Der amtliche koreanische Name von Südkoreas Hauptstadt lautet «Besondere Stadt Seoul». Und besonders ist diese rund um die Uhr pulsierende und ständig unter einer Smog-Dunstglocke liegende Mega-City tatsächlich. So ist ihre Bevölkerungsdichte mit knapp 9,8 Millionen Einwohnerinnen und Einwohnern auf nur 606 Quadratkilometern doppelt so hoch wie jene von New York City. Zudem hat Seoul nach Paris das zweitdichteste Stadtgebiet der Welt.
Und ähnlich wie in Paris sind auch in Seoul die Strassen trotz des gut ausgebauten und preiswerten ÖV- und U-Bahn-Netzes permanent überlastet und verstopft. Das Fahren auf den mehrspurigen, städtischen Schnellverbindungsachsen – egal zu welcher Tages- oder Nachtzeit – erinnert uns an den Feierabendverkehr am Gubrist. Nur dass die Südkoreaner am Steuer deutlich gelassener und weniger aggressiv zu Werke gehen als wir Schweizer. Sie wechseln zwar fast im Sekundentakt die Fahrspur, um im dichten Kolonnenverkehr einige Meter vorwärtszukommen. Und das Reissverschlusssystem scheint man in Seoul nicht zu kennen. Dafür wird jeder Spurwechsel stets korrekt mit Blinken angekündigt, und missgünstige Spurblockierer scheint es in Südkorea nicht zu geben.
Trotz viel Verkehr kaum Unfälle
Ebenfalls erstaunlich: Obwohl links und rechts überholt wird – und grosse, mehrspurige Kreuzungen für uns Europäer trotz gewohntem Rechtsverkehr schon mal extrem verwirrend wirken, haben die Koreaner stets alles im Griff. So haben wir in den zwei Tagen Seoul keinen einzigen Unfall beobachtet. Und im Gegensatz zu Rom oder Paris entdecken wir auch kaum angeschrammte Autos. Vielleicht liegt es auch daran, dass gefühlt alle paar Hundert Meter am Strassenrand ein Blitzer steht (der vom Navi jedoch detektiert und gemeldet wird) oder landesweit eine strenge Alkoholgrenze von 0,03 Promille gilt. Obwohl die Koreaner gerne Alkohol trinken, setzt sich nach einem Besuch im Karaoke-Lokal die oder der Einheimische nicht mehr selbst ans Steuer. Zu drakonisch ist die Busse bei zu viel Alkoholgehalt im Blut.

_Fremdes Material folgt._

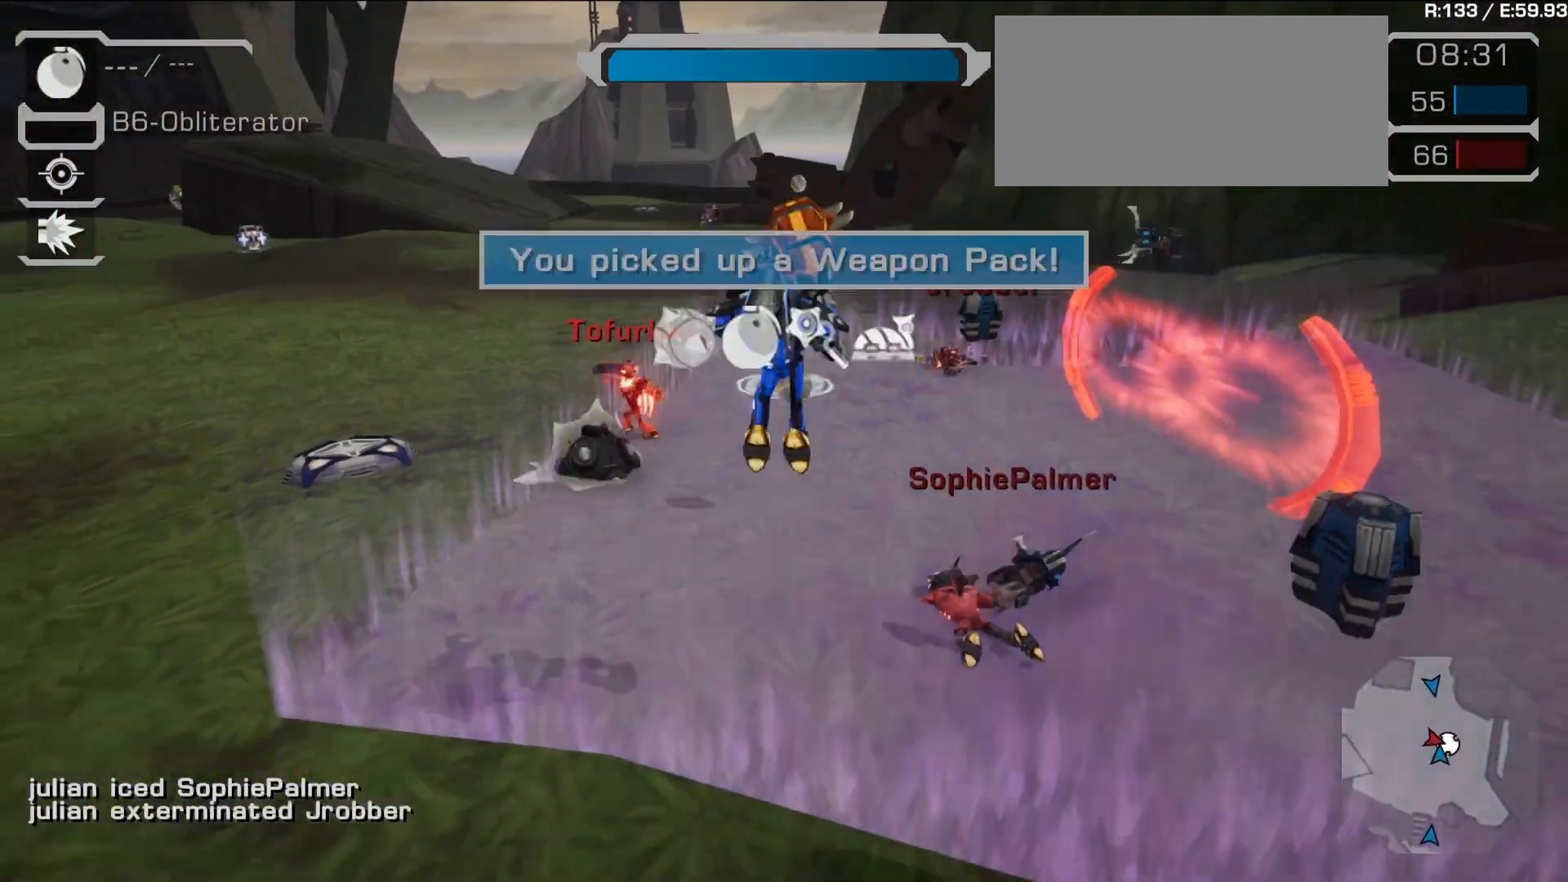
{"dt_ms": 500, "buttons": [], "left_stick": "up", "right_stick": "center", "events": [[33, "TRIANGLE", "up"], [50, "left_stick", "up-left"], [117, "left_stick", "up"], [333, "right_stick", "left"], [483, "right_stick", "center"]]}
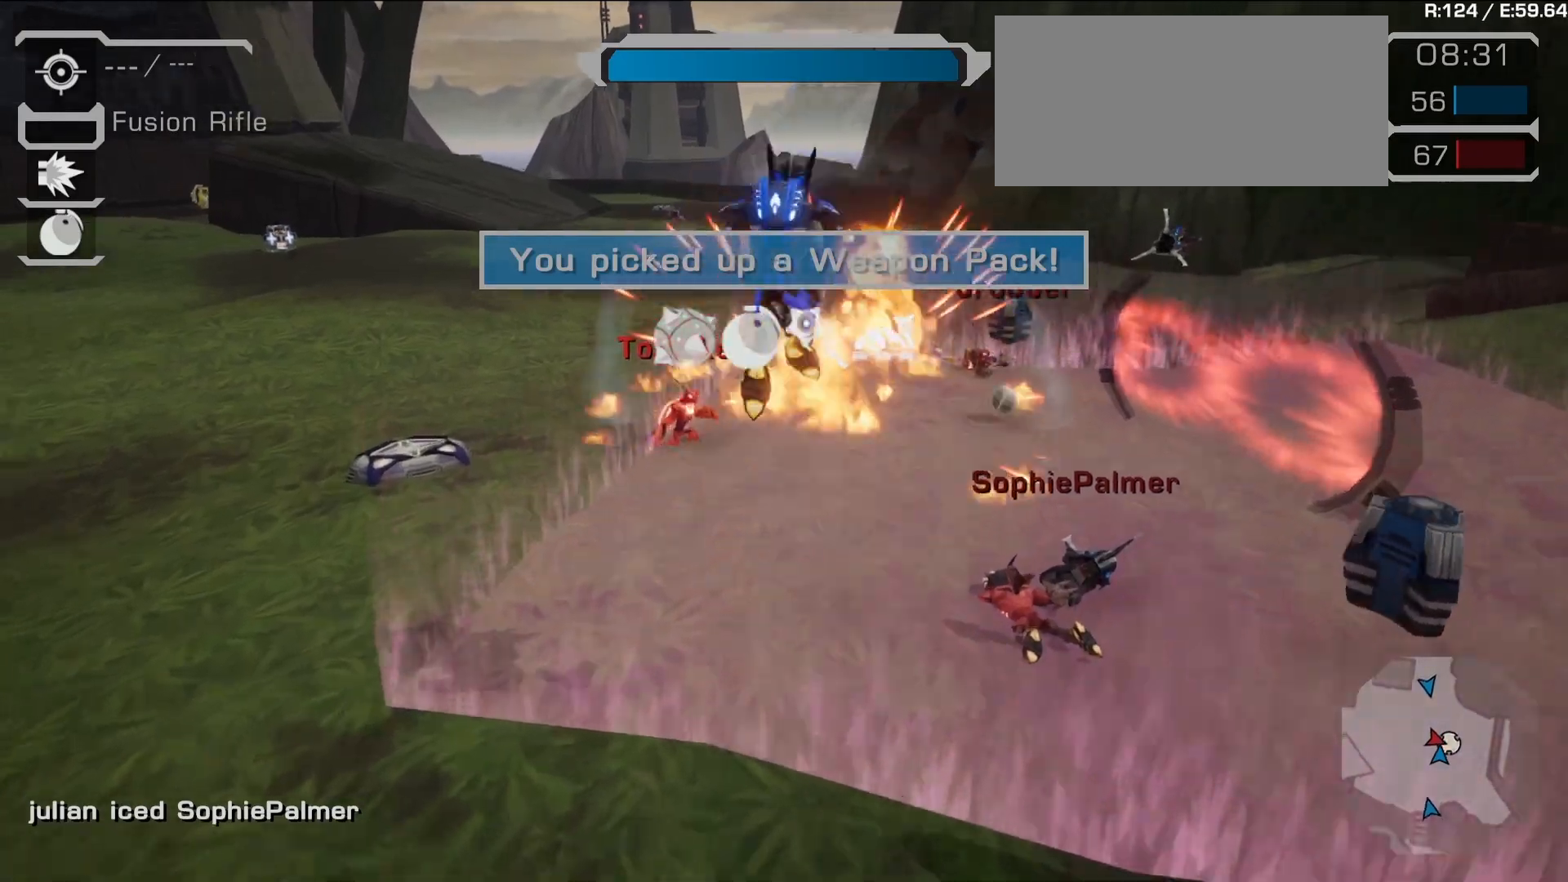
{"dt_ms": 500, "buttons": ["R1"], "left_stick": "center", "right_stick": "center", "events": [[83, "left_stick", "center"], [167, "R1", "down"], [200, "TRIANGLE", "down"], [317, "TRIANGLE", "up"]]}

Keine Kleinwagen, kaum E-Autos
Doch am meisten überraschte bei unserer Visite in der südkoreanischen Hauptstadt deren Fahrzeugbestand. Erwartet hätten wir in der technisch fortschrittlichen Digital Media Megacity eigentlich tausende surrende Elektro-Kleinwagen. Angetroffen haben wir aber ein Stadtbild mit vor allem stattlichen Verbrenner-Limousinen und einigen SUVs. Kleinwagen? Fehlanzeige. Elektroautos? Sind ebenfalls kaum zu entdecken. Vielleicht ab und zu mal ein Tesla oder ein Hyundai Ioniq-5-Taxi. Sonst aber sehen wir kaum Steckerfahrzeuge – und in den vielen Strassenschluchten zwischen den riesigen Wolkenkratzern auch keine öffentlichen Ladestationen.
Da fragen wir uns schon: Wie soll sich die Elektromobilität ausserhalb Europas so rasant wie von vielen erhofft verbreiten, wenn selbst in so fortschrittlichen und technisch aufgeschlossenen Metropolen wie Südkorea die Elektromobilität noch in den Kinderschuhen steckt? Die permanent über der Stadt liegende Smog-Dunstglocke wird sich so bald wohl nicht auflösen.